Entries provided:
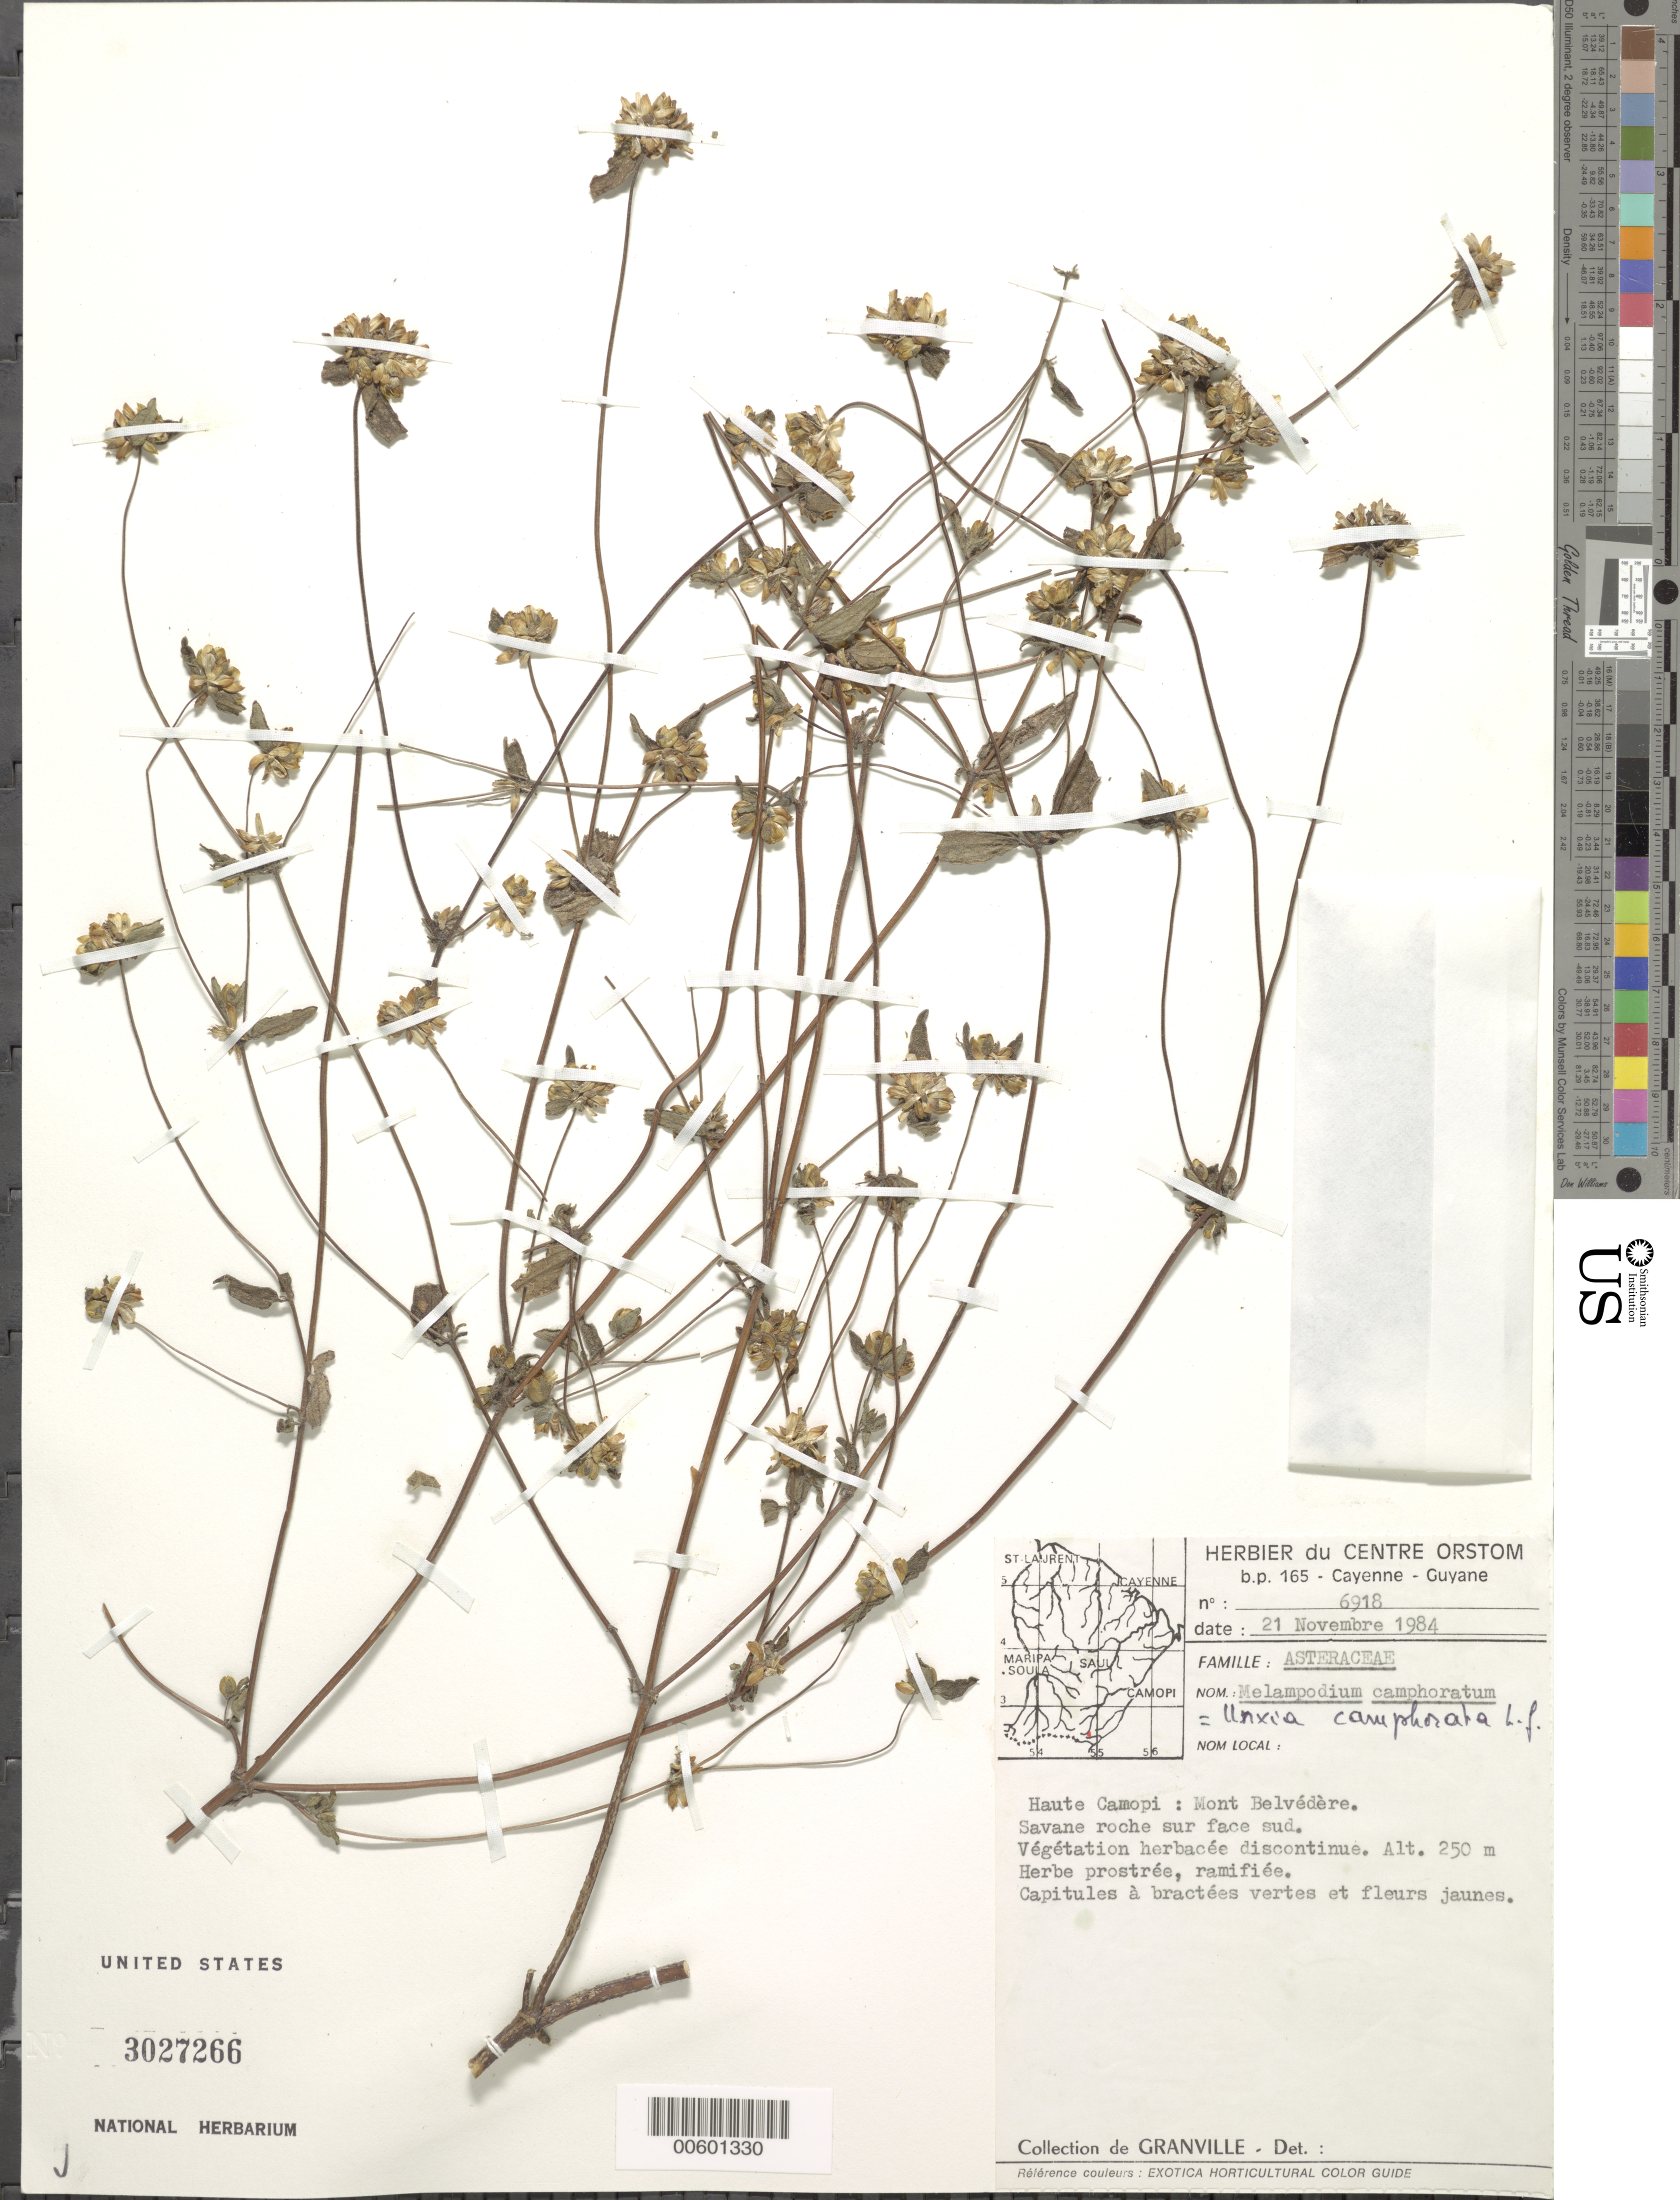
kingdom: Plantae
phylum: Tracheophyta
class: Magnoliopsida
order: Asterales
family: Asteraceae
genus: Unxia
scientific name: Unxia camphorata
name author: L. f.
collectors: J.-J. de Granville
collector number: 6918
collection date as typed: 21-Nov-84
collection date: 1984-11-21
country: French Guiana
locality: Mont Belvédère, haute Camopi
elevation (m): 250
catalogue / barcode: US 3027266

What is asked:
Reproduce every line of the records above word for word, omitting the pictures.

Task result:
kingdom: Plantae
phylum: Tracheophyta
class: Magnoliopsida
order: Asterales
family: Asteraceae
genus: Unxia
scientific name: Unxia camphorata
name author: L. f.
collectors: J.-J. de Granville
collector number: 6918
collection date as typed: 21-Nov-84
collection date: 1984-11-21
country: French Guiana
locality: Mont Belvédère, haute Camopi
elevation (m): 250
catalogue / barcode: US 3027266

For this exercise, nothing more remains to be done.